Джейн Харрис - Гиллеспи и я
Вскоре Макфейл начал нервничать.
— Вот как? Вы намерены все время молчать?
— Я отрицаю эти обвинения. — Мой голос прозвучал так робко, что я откашлялась и повторила: — Я категорически отрицаю эти обвинения.
Младший шериф Спенс поднял голову и удивленно посмотрел на меня.
— О боже! Что с вами?!
К несчастью, мой нос снова начал кровоточить. Крупные алые капли упали мне на платье и брызнули на паркет. Спенс обернулся к секретарю и надзирательнице.
— Скорее, дайте ей что-нибудь.
Секретарь протянул мне платок, и я старательно вытерла лицо и лиф платья. Тем временем шериф обратился к моим конвоирам:
— Это сделали люди на улице? — Получив утвердительный ответ, Спенс покачал головой и, взглянув на красные пятна на полу, хмуро пробормотал: — Все забрызгано кровью…
Увы, похоже, эта самая кровь решила мою судьбу: без дальнейших разговоров шериф отложил перо и объявил, что отказывается удовлетворить прошение. Мой адвокат вскочил на ноги, но Спенс только отмахнулся.
— Не трудитесь, мистер Каски. Вы прекрасно знаете, что обвиняемых в убийстве не освобождают под залог, а ваша клиентка выглядит так, как будто боксировала с тяжеловесом.

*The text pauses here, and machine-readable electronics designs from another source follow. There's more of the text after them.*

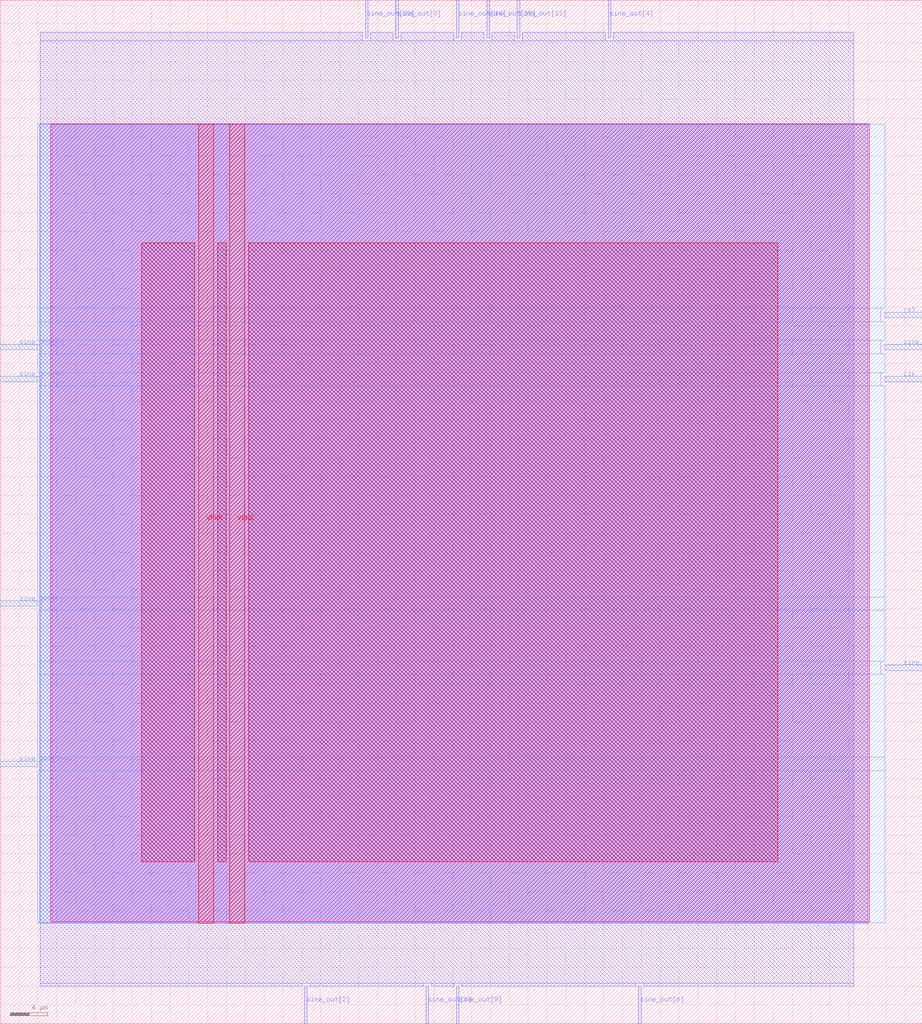
<source format=lef>
VERSION 5.7 ;
  NOWIREEXTENSIONATPIN ON ;
  DIVIDERCHAR "/" ;
  BUSBITCHARS "[]" ;
MACRO counter_8bit
  CLASS BLOCK ;
  FOREIGN counter_8bit ;
  ORIGIN 0.000 0.000 ;
  SIZE 97.800 BY 108.520 ;
  PIN VGND
    DIRECTION INOUT ;
    USE GROUND ;
    PORT
      LAYER met4 ;
        RECT 24.340 10.640 25.940 95.440 ;
    END
  END VGND
  PIN VPWR
    DIRECTION INOUT ;
    USE POWER ;
    PORT
      LAYER met4 ;
        RECT 21.040 10.640 22.640 95.440 ;
    END
  END VPWR
  PIN clk
    DIRECTION INPUT ;
    USE SIGNAL ;
    ANTENNAGATEAREA 0.852000 ;
    PORT
      LAYER met3 ;
        RECT 93.800 68.040 97.800 68.640 ;
    END
  END clk
  PIN rst
    DIRECTION INPUT ;
    USE SIGNAL ;
    ANTENNAGATEAREA 0.213000 ;
    PORT
      LAYER met3 ;
        RECT 93.800 74.840 97.800 75.440 ;
    END
  END rst
  PIN sine_out[0]
    DIRECTION OUTPUT ;
    USE SIGNAL ;
    ANTENNADIFFAREA 0.445500 ;
    PORT
      LAYER met2 ;
        RECT 41.950 104.520 42.230 108.520 ;
    END
  END sine_out[0]
  PIN sine_out[10]
    DIRECTION OUTPUT ;
    USE SIGNAL ;
    ANTENNADIFFAREA 0.445500 ;
    PORT
      LAYER met3 ;
        RECT 0.000 27.240 4.000 27.840 ;
    END
  END sine_out[10]
  PIN sine_out[11]
    DIRECTION OUTPUT ;
    USE SIGNAL ;
    ANTENNADIFFAREA 0.445500 ;
    PORT
      LAYER met3 ;
        RECT 93.800 71.440 97.800 72.040 ;
    END
  END sine_out[11]
  PIN sine_out[12]
    DIRECTION OUTPUT ;
    USE SIGNAL ;
    ANTENNADIFFAREA 0.445500 ;
    PORT
      LAYER met2 ;
        RECT 38.730 104.520 39.010 108.520 ;
    END
  END sine_out[12]
  PIN sine_out[13]
    DIRECTION OUTPUT ;
    USE SIGNAL ;
    ANTENNADIFFAREA 0.445500 ;
    PORT
      LAYER met2 ;
        RECT 54.830 104.520 55.110 108.520 ;
    END
  END sine_out[13]
  PIN sine_out[14]
    DIRECTION OUTPUT ;
    USE SIGNAL ;
    ANTENNADIFFAREA 0.445500 ;
    PORT
      LAYER met2 ;
        RECT 48.390 104.520 48.670 108.520 ;
    END
  END sine_out[14]
  PIN sine_out[15]
    DIRECTION OUTPUT ;
    USE SIGNAL ;
    ANTENNADIFFAREA 0.445500 ;
    PORT
      LAYER met2 ;
        RECT 51.610 104.520 51.890 108.520 ;
    END
  END sine_out[15]
  PIN sine_out[1]
    DIRECTION OUTPUT ;
    USE SIGNAL ;
    ANTENNADIFFAREA 0.445500 ;
    PORT
      LAYER met2 ;
        RECT 45.170 0.000 45.450 4.000 ;
    END
  END sine_out[1]
  PIN sine_out[2]
    DIRECTION OUTPUT ;
    USE SIGNAL ;
    ANTENNADIFFAREA 0.445500 ;
    PORT
      LAYER met2 ;
        RECT 32.290 0.000 32.570 4.000 ;
    END
  END sine_out[2]
  PIN sine_out[3]
    DIRECTION OUTPUT ;
    USE SIGNAL ;
    ANTENNADIFFAREA 0.445500 ;
    PORT
      LAYER met3 ;
        RECT 93.800 37.440 97.800 38.040 ;
    END
  END sine_out[3]
  PIN sine_out[4]
    DIRECTION OUTPUT ;
    USE SIGNAL ;
    ANTENNADIFFAREA 0.445500 ;
    PORT
      LAYER met2 ;
        RECT 64.490 104.520 64.770 108.520 ;
    END
  END sine_out[4]
  PIN sine_out[5]
    DIRECTION OUTPUT ;
    USE SIGNAL ;
    ANTENNADIFFAREA 0.445500 ;
    PORT
      LAYER met3 ;
        RECT 0.000 68.040 4.000 68.640 ;
    END
  END sine_out[5]
  PIN sine_out[6]
    DIRECTION OUTPUT ;
    USE SIGNAL ;
    ANTENNADIFFAREA 0.445500 ;
    PORT
      LAYER met2 ;
        RECT 67.710 0.000 67.990 4.000 ;
    END
  END sine_out[6]
  PIN sine_out[7]
    DIRECTION OUTPUT ;
    USE SIGNAL ;
    ANTENNADIFFAREA 0.445500 ;
    PORT
      LAYER met3 ;
        RECT 0.000 71.440 4.000 72.040 ;
    END
  END sine_out[7]
  PIN sine_out[8]
    DIRECTION OUTPUT ;
    USE SIGNAL ;
    ANTENNADIFFAREA 0.445500 ;
    PORT
      LAYER met3 ;
        RECT 0.000 44.240 4.000 44.840 ;
    END
  END sine_out[8]
  PIN sine_out[9]
    DIRECTION OUTPUT ;
    USE SIGNAL ;
    ANTENNADIFFAREA 0.445500 ;
    PORT
      LAYER met2 ;
        RECT 48.390 0.000 48.670 4.000 ;
    END
  END sine_out[9]
  OBS
      LAYER nwell ;
        RECT 5.330 10.795 92.190 95.390 ;
      LAYER li1 ;
        RECT 5.520 10.795 92.000 95.285 ;
      LAYER met1 ;
        RECT 4.210 10.640 92.000 95.440 ;
      LAYER met2 ;
        RECT 4.230 104.240 38.450 105.130 ;
        RECT 39.290 104.240 41.670 105.130 ;
        RECT 42.510 104.240 48.110 105.130 ;
        RECT 48.950 104.240 51.330 105.130 ;
        RECT 52.170 104.240 54.550 105.130 ;
        RECT 55.390 104.240 64.210 105.130 ;
        RECT 65.050 104.240 90.530 105.130 ;
        RECT 4.230 4.280 90.530 104.240 ;
        RECT 4.230 4.000 32.010 4.280 ;
        RECT 32.850 4.000 44.890 4.280 ;
        RECT 45.730 4.000 48.110 4.280 ;
        RECT 48.950 4.000 67.430 4.280 ;
        RECT 68.270 4.000 90.530 4.280 ;
      LAYER met3 ;
        RECT 3.990 75.840 93.800 95.365 ;
        RECT 3.990 74.440 93.400 75.840 ;
        RECT 3.990 72.440 93.800 74.440 ;
        RECT 4.400 71.040 93.400 72.440 ;
        RECT 3.990 69.040 93.800 71.040 ;
        RECT 4.400 67.640 93.400 69.040 ;
        RECT 3.990 45.240 93.800 67.640 ;
        RECT 4.400 43.840 93.800 45.240 ;
        RECT 3.990 38.440 93.800 43.840 ;
        RECT 3.990 37.040 93.400 38.440 ;
        RECT 3.990 28.240 93.800 37.040 ;
        RECT 4.400 26.840 93.800 28.240 ;
        RECT 3.990 10.715 93.800 26.840 ;
      LAYER met4 ;
        RECT 15.015 17.175 20.640 82.785 ;
        RECT 23.040 17.175 23.940 82.785 ;
        RECT 26.340 17.175 82.505 82.785 ;
  END
END counter_8bit
END LIBRARY


</source>
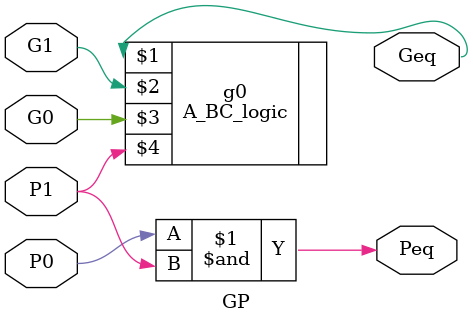
<source format=v>
module GP(Geq, Peq, G0, G1, P0, P1);
input G0, G1, P0, P1;
output Geq, Peq;
assign Peq = P0 & P1; // propagate p
  A_BC_logic g0(Geq, G1,G0, P1);  // Generate G(i+1) instantiation
endmodule

</source>
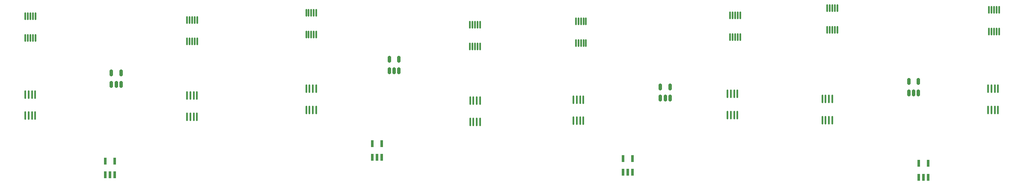
<source format=gbr>
%TF.GenerationSoftware,KiCad,Pcbnew,9.0.3*%
%TF.CreationDate,2025-11-11T16:23:08+05:30*%
%TF.ProjectId,Multi_daq,4d756c74-695f-4646-9171-2e6b69636164,rev?*%
%TF.SameCoordinates,Original*%
%TF.FileFunction,Paste,Top*%
%TF.FilePolarity,Positive*%
%FSLAX46Y46*%
G04 Gerber Fmt 4.6, Leading zero omitted, Abs format (unit mm)*
G04 Created by KiCad (PCBNEW 9.0.3) date 2025-11-11 16:23:08*
%MOMM*%
%LPD*%
G01*
G04 APERTURE LIST*
G04 Aperture macros list*
%AMRoundRect*
0 Rectangle with rounded corners*
0 $1 Rounding radius*
0 $2 $3 $4 $5 $6 $7 $8 $9 X,Y pos of 4 corners*
0 Add a 4 corners polygon primitive as box body*
4,1,4,$2,$3,$4,$5,$6,$7,$8,$9,$2,$3,0*
0 Add four circle primitives for the rounded corners*
1,1,$1+$1,$2,$3*
1,1,$1+$1,$4,$5*
1,1,$1+$1,$6,$7*
1,1,$1+$1,$8,$9*
0 Add four rect primitives between the rounded corners*
20,1,$1+$1,$2,$3,$4,$5,0*
20,1,$1+$1,$4,$5,$6,$7,0*
20,1,$1+$1,$6,$7,$8,$9,0*
20,1,$1+$1,$8,$9,$2,$3,0*%
G04 Aperture macros list end*
%ADD10RoundRect,0.035000X0.105000X-0.700000X0.105000X0.700000X-0.105000X0.700000X-0.105000X-0.700000X0*%
%ADD11R,0.558800X1.320800*%
%ADD12RoundRect,0.100000X0.100000X-0.712500X0.100000X0.712500X-0.100000X0.712500X-0.100000X-0.712500X0*%
%ADD13RoundRect,0.150000X0.150000X-0.512500X0.150000X0.512500X-0.150000X0.512500X-0.150000X-0.512500X0*%
G04 APERTURE END LIST*
D10*
%TO.C,U21*%
X212270000Y-50650000D03*
X212770000Y-50650000D03*
X213270000Y-50650000D03*
X213770000Y-50650000D03*
X214270000Y-50650000D03*
X214270000Y-46350000D03*
X213770000Y-46350000D03*
X213270000Y-46350000D03*
X212770000Y-46350000D03*
X212270000Y-46350000D03*
%TD*%
%TO.C,U6*%
X128405000Y-50127800D03*
X128905000Y-50127800D03*
X129405000Y-50127800D03*
X129905000Y-50127800D03*
X130405000Y-50127800D03*
X130405000Y-45827800D03*
X129905000Y-45827800D03*
X129405000Y-45827800D03*
X128905000Y-45827800D03*
X128405000Y-45827800D03*
%TD*%
D11*
%TO.C,U7*%
X141500000Y-74500000D03*
X142439800Y-74500000D03*
X143379600Y-74500000D03*
X143379600Y-71756800D03*
X141500000Y-71756800D03*
%TD*%
D10*
%TO.C,U5*%
X160825000Y-52507800D03*
X161325000Y-52507800D03*
X161825000Y-52507800D03*
X162325000Y-52507800D03*
X162825000Y-52507800D03*
X162825000Y-48207800D03*
X162325000Y-48207800D03*
X161825000Y-48207800D03*
X161325000Y-48207800D03*
X160825000Y-48207800D03*
%TD*%
D12*
%TO.C,U4*%
X128430000Y-65090300D03*
X129080000Y-65090300D03*
X129730000Y-65090300D03*
X130380000Y-65090300D03*
X130380000Y-60865300D03*
X129730000Y-60865300D03*
X129080000Y-60865300D03*
X128430000Y-60865300D03*
%TD*%
D13*
%TO.C,U1*%
X247625000Y-61727500D03*
X248575000Y-61727500D03*
X249525000Y-61727500D03*
X249525000Y-59452500D03*
X247625000Y-59452500D03*
%TD*%
D10*
%TO.C,U22*%
X181770000Y-51800000D03*
X182270000Y-51800000D03*
X182770000Y-51800000D03*
X183270000Y-51800000D03*
X183770000Y-51800000D03*
X183770000Y-47500000D03*
X183270000Y-47500000D03*
X182770000Y-47500000D03*
X182270000Y-47500000D03*
X181770000Y-47500000D03*
%TD*%
D12*
%TO.C,U12*%
X230525000Y-67112500D03*
X231175000Y-67112500D03*
X231825000Y-67112500D03*
X232475000Y-67112500D03*
X232475000Y-62887500D03*
X231825000Y-62887500D03*
X231175000Y-62887500D03*
X230525000Y-62887500D03*
%TD*%
%TO.C,U20*%
X181295000Y-67262500D03*
X181945000Y-67262500D03*
X182595000Y-67262500D03*
X183245000Y-67262500D03*
X183245000Y-63037500D03*
X182595000Y-63037500D03*
X181945000Y-63037500D03*
X181295000Y-63037500D03*
%TD*%
D11*
%TO.C,U14*%
X88620400Y-78000000D03*
X89560200Y-78000000D03*
X90500000Y-78000000D03*
X90500000Y-75256800D03*
X88620400Y-75256800D03*
%TD*%
D10*
%TO.C,U18*%
X263500000Y-49500000D03*
X264000000Y-49500000D03*
X264500000Y-49500000D03*
X265000000Y-49500000D03*
X265500000Y-49500000D03*
X265500000Y-45200000D03*
X265000000Y-45200000D03*
X264500000Y-45200000D03*
X264000000Y-45200000D03*
X263500000Y-45200000D03*
%TD*%
D12*
%TO.C,U19*%
X211795000Y-66112500D03*
X212445000Y-66112500D03*
X213095000Y-66112500D03*
X213745000Y-66112500D03*
X213745000Y-61887500D03*
X213095000Y-61887500D03*
X212445000Y-61887500D03*
X211795000Y-61887500D03*
%TD*%
D10*
%TO.C,U13*%
X72825000Y-50782800D03*
X73325000Y-50782800D03*
X73825000Y-50782800D03*
X74325000Y-50782800D03*
X74825000Y-50782800D03*
X74825000Y-46482800D03*
X74325000Y-46482800D03*
X73825000Y-46482800D03*
X73325000Y-46482800D03*
X72825000Y-46482800D03*
%TD*%
D13*
%TO.C,U24*%
X198500000Y-62775000D03*
X199450000Y-62775000D03*
X200400000Y-62775000D03*
X200400000Y-60500000D03*
X198500000Y-60500000D03*
%TD*%
D12*
%TO.C,U9*%
X104850000Y-66470300D03*
X105500000Y-66470300D03*
X106150000Y-66470300D03*
X106800000Y-66470300D03*
X106800000Y-62245300D03*
X106150000Y-62245300D03*
X105500000Y-62245300D03*
X104850000Y-62245300D03*
%TD*%
D10*
%TO.C,U15*%
X231500000Y-49150000D03*
X232000000Y-49150000D03*
X232500000Y-49150000D03*
X233000000Y-49150000D03*
X233500000Y-49150000D03*
X233500000Y-44850000D03*
X233000000Y-44850000D03*
X232500000Y-44850000D03*
X232000000Y-44850000D03*
X231500000Y-44850000D03*
%TD*%
D12*
%TO.C,U10*%
X72850000Y-66245300D03*
X73500000Y-66245300D03*
X74150000Y-66245300D03*
X74800000Y-66245300D03*
X74800000Y-62020300D03*
X74150000Y-62020300D03*
X73500000Y-62020300D03*
X72850000Y-62020300D03*
%TD*%
D13*
%TO.C,U16*%
X89875000Y-59995300D03*
X90825000Y-59995300D03*
X91775000Y-59995300D03*
X91775000Y-57720300D03*
X89875000Y-57720300D03*
%TD*%
D10*
%TO.C,U11*%
X104825000Y-51507800D03*
X105325000Y-51507800D03*
X105825000Y-51507800D03*
X106325000Y-51507800D03*
X106825000Y-51507800D03*
X106825000Y-47207800D03*
X106325000Y-47207800D03*
X105825000Y-47207800D03*
X105325000Y-47207800D03*
X104825000Y-47207800D03*
%TD*%
D12*
%TO.C,U17*%
X263350000Y-65112500D03*
X264000000Y-65112500D03*
X264650000Y-65112500D03*
X265300000Y-65112500D03*
X265300000Y-60887500D03*
X264650000Y-60887500D03*
X264000000Y-60887500D03*
X263350000Y-60887500D03*
%TD*%
%TO.C,U3*%
X160850000Y-67470300D03*
X161500000Y-67470300D03*
X162150000Y-67470300D03*
X162800000Y-67470300D03*
X162800000Y-63245300D03*
X162150000Y-63245300D03*
X161500000Y-63245300D03*
X160850000Y-63245300D03*
%TD*%
D11*
%TO.C,U23*%
X191120400Y-77500000D03*
X192060200Y-77500000D03*
X193000000Y-77500000D03*
X193000000Y-74756800D03*
X191120400Y-74756800D03*
%TD*%
D13*
%TO.C,U8*%
X144875000Y-57305300D03*
X145825000Y-57305300D03*
X146775000Y-57305300D03*
X146775000Y-55030300D03*
X144875000Y-55030300D03*
%TD*%
D11*
%TO.C,U2*%
X249575000Y-78470700D03*
X250514800Y-78470700D03*
X251454600Y-78470700D03*
X251454600Y-75727500D03*
X249575000Y-75727500D03*
%TD*%
M02*

</source>
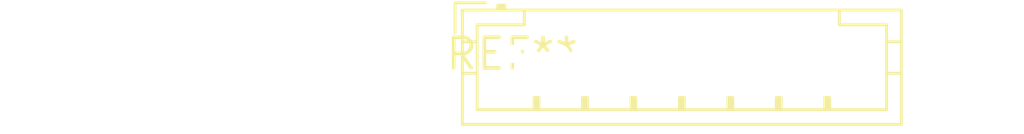
<source format=kicad_pcb>
(kicad_pcb (version 20240108) (generator pcbnew)

  (general
    (thickness 1.6)
  )

  (paper "A4")
  (layers
    (0 "F.Cu" signal)
    (31 "B.Cu" signal)
    (32 "B.Adhes" user "B.Adhesive")
    (33 "F.Adhes" user "F.Adhesive")
    (34 "B.Paste" user)
    (35 "F.Paste" user)
    (36 "B.SilkS" user "B.Silkscreen")
    (37 "F.SilkS" user "F.Silkscreen")
    (38 "B.Mask" user)
    (39 "F.Mask" user)
    (40 "Dwgs.User" user "User.Drawings")
    (41 "Cmts.User" user "User.Comments")
    (42 "Eco1.User" user "User.Eco1")
    (43 "Eco2.User" user "User.Eco2")
    (44 "Edge.Cuts" user)
    (45 "Margin" user)
    (46 "B.CrtYd" user "B.Courtyard")
    (47 "F.CrtYd" user "F.Courtyard")
    (48 "B.Fab" user)
    (49 "F.Fab" user)
    (50 "User.1" user)
    (51 "User.2" user)
    (52 "User.3" user)
    (53 "User.4" user)
    (54 "User.5" user)
    (55 "User.6" user)
    (56 "User.7" user)
    (57 "User.8" user)
    (58 "User.9" user)
  )

  (setup
    (pad_to_mask_clearance 0)
    (pcbplotparams
      (layerselection 0x00010fc_ffffffff)
      (plot_on_all_layers_selection 0x0000000_00000000)
      (disableapertmacros false)
      (usegerberextensions false)
      (usegerberattributes false)
      (usegerberadvancedattributes false)
      (creategerberjobfile false)
      (dashed_line_dash_ratio 12.000000)
      (dashed_line_gap_ratio 3.000000)
      (svgprecision 4)
      (plotframeref false)
      (viasonmask false)
      (mode 1)
      (useauxorigin false)
      (hpglpennumber 1)
      (hpglpenspeed 20)
      (hpglpendiameter 15.000000)
      (dxfpolygonmode false)
      (dxfimperialunits false)
      (dxfusepcbnewfont false)
      (psnegative false)
      (psa4output false)
      (plotreference false)
      (plotvalue false)
      (plotinvisibletext false)
      (sketchpadsonfab false)
      (subtractmaskfromsilk false)
      (outputformat 1)
      (mirror false)
      (drillshape 1)
      (scaleselection 1)
      (outputdirectory "")
    )
  )

  (net 0 "")

  (footprint "JST_PH_B8B-PH-K_1x08_P2.00mm_Vertical" (layer "F.Cu") (at 0 0))

)

</source>
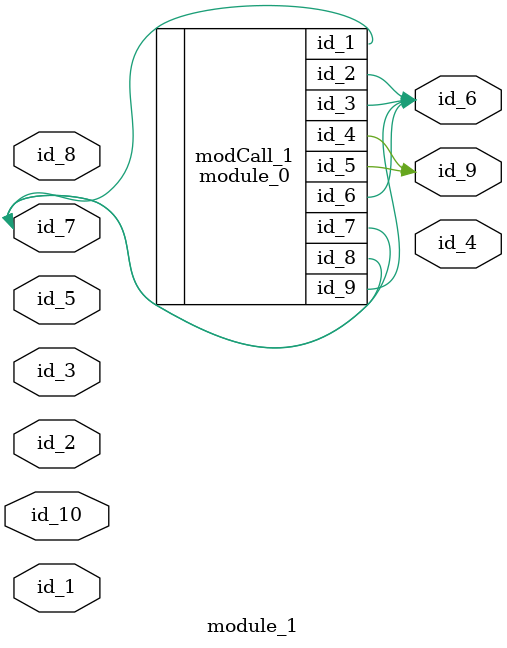
<source format=v>
module module_0 (
    id_1,
    id_2,
    id_3,
    id_4,
    id_5,
    id_6,
    id_7,
    id_8,
    id_9
);
  output wire id_9;
  inout wire id_8;
  inout wire id_7;
  output wire id_6;
  output wire id_5;
  output wire id_4;
  output wire id_3;
  output wire id_2;
  inout wire id_1;
  integer id_10, id_11;
  localparam id_12 = id_11;
endmodule
module module_1 (
    id_1,
    id_2,
    id_3,
    id_4,
    id_5,
    id_6,
    id_7,
    id_8,
    id_9,
    id_10
);
  input wire id_10;
  output wire id_9;
  input wire id_8;
  inout wire id_7;
  output wire id_6;
  input wire id_5;
  output wire id_4;
  input wire id_3;
  input wire id_2;
  input wire id_1;
  module_0 modCall_1 (
      id_7,
      id_6,
      id_6,
      id_9,
      id_9,
      id_6,
      id_7,
      id_7,
      id_6
  );
endmodule

</source>
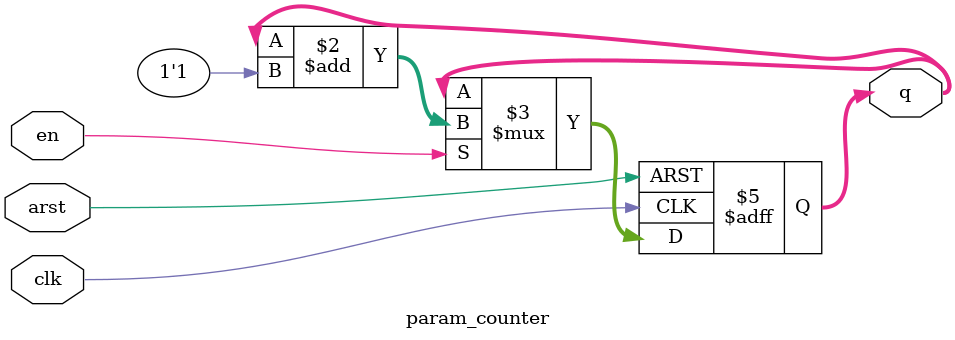
<source format=sv>
module param_counter #(
    parameter int N = 6,                           // ancho (bits)
    parameter logic [N-1:0] INIT = '0              // valor tras reset
) (
    input  logic             clk,                  // reloj
    input  logic             arst,                 // reset asíncrono, activo en 1
    input  logic             en,                   // enable (1 = incrementa)
    output logic [N-1:0]     q                     // salida
);

    always_ff @(posedge clk or posedge arst) begin
        if (arst) begin
            q <= INIT;                             // reset inmediato (asíncrono)
        end else if (en) begin
            q <= q + 1'b1;                         // suma módulo 2^N
        end
        // si en=0, mantiene q
    end

endmodule	
</source>
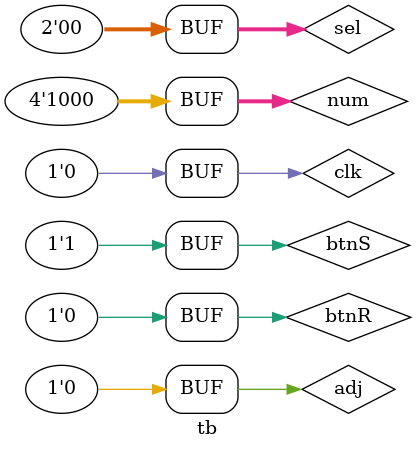
<source format=v>
`timescale 1ns / 1ps


module tb;

	// Inputs
	reg [1:0] sel;
	reg adj;
	reg [3:0] num;
	reg btnS;
	reg btnR;
	reg clk;

	// Outputs
	wire [7:0] led;
	wire [7:0] seg;
	wire [3:0] an;

	// Instantiate the Unit Under Test (UUT)
	nexys3 uut (
		.led(led), 
		.seg(seg), 
		.an(an), 
		.sel(sel), 
		.adj(adj), 
		.num(num), 
		.btnS(btnS), 
		.btnR(btnR), 
		.clk(clk)
	);

	initial begin
		// Initialize Inputs
		sel = 0;
		adj = 0;
		num = 0;
		btnS = 0;
		btnR = 1;
		clk = 0;

		// Wait 100 ns for global reset to finish
		#100;
		btnR = 0;
        
		// Add stimulus here
		#100
		sel = 0;
		adj = 1;
		num = 4'b1000;
		btnS = 1;
		
		#100
		adj = 0;

	end
      
endmodule


</source>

Сегодня мы ее отпустим, а завтра обнаружим повешенной на первом же фонарном столбе. Мисс Бакстер, вы будете преданы суду и можете быть освобождены в установленном законом порядке.
* * *На следующий день меня снова навестил Каски, унылый, как воскресный дождь. Оказалось, он видел ордер, на основании которого полиция проверяла изъятые у банка мои документы и учетную книгу. Квитанции от строителей из Мерлинсфилда пока не нашлись, и Каски опасался, что на этот аргумент в суде не придется рассчитывать.
— Даты совпали крайне неудачно, — сказал он. — Без счетов…
— Я еще раз напишу Агнес, чтобы поискала тщательнее.
Между тем меня беспокоил еще один вопрос.
— Но ведь эти заявления — будто я неоднократно платила этому человеку — это же все несерьезно? Я невиновна — по той простой причине, что у меня нет мотива. С чего бы мне желать зла Роуз или ее семье? Это абсурд. Малышку все обожали, а я всегда приносила ей подарки.
— Да, мне говорили.
— А вот у Шлуттерхозе с женой наверняка был мотив. Например, если они где-то читали о выставке Неда, то могли подумать — не разбираясь в таких делах, — что художник, о котором пишут в газетах, непременно богат. А как проще всего выманить у него деньги? Выкрасть его дочь! И зачем мне требовать выкуп? Я гораздо состоятельнее Гиллеспи, полиции это должно быть известно. Разве не очевидно, что у меня нет ни малейшего мотива, зато у этих людей он определенно есть?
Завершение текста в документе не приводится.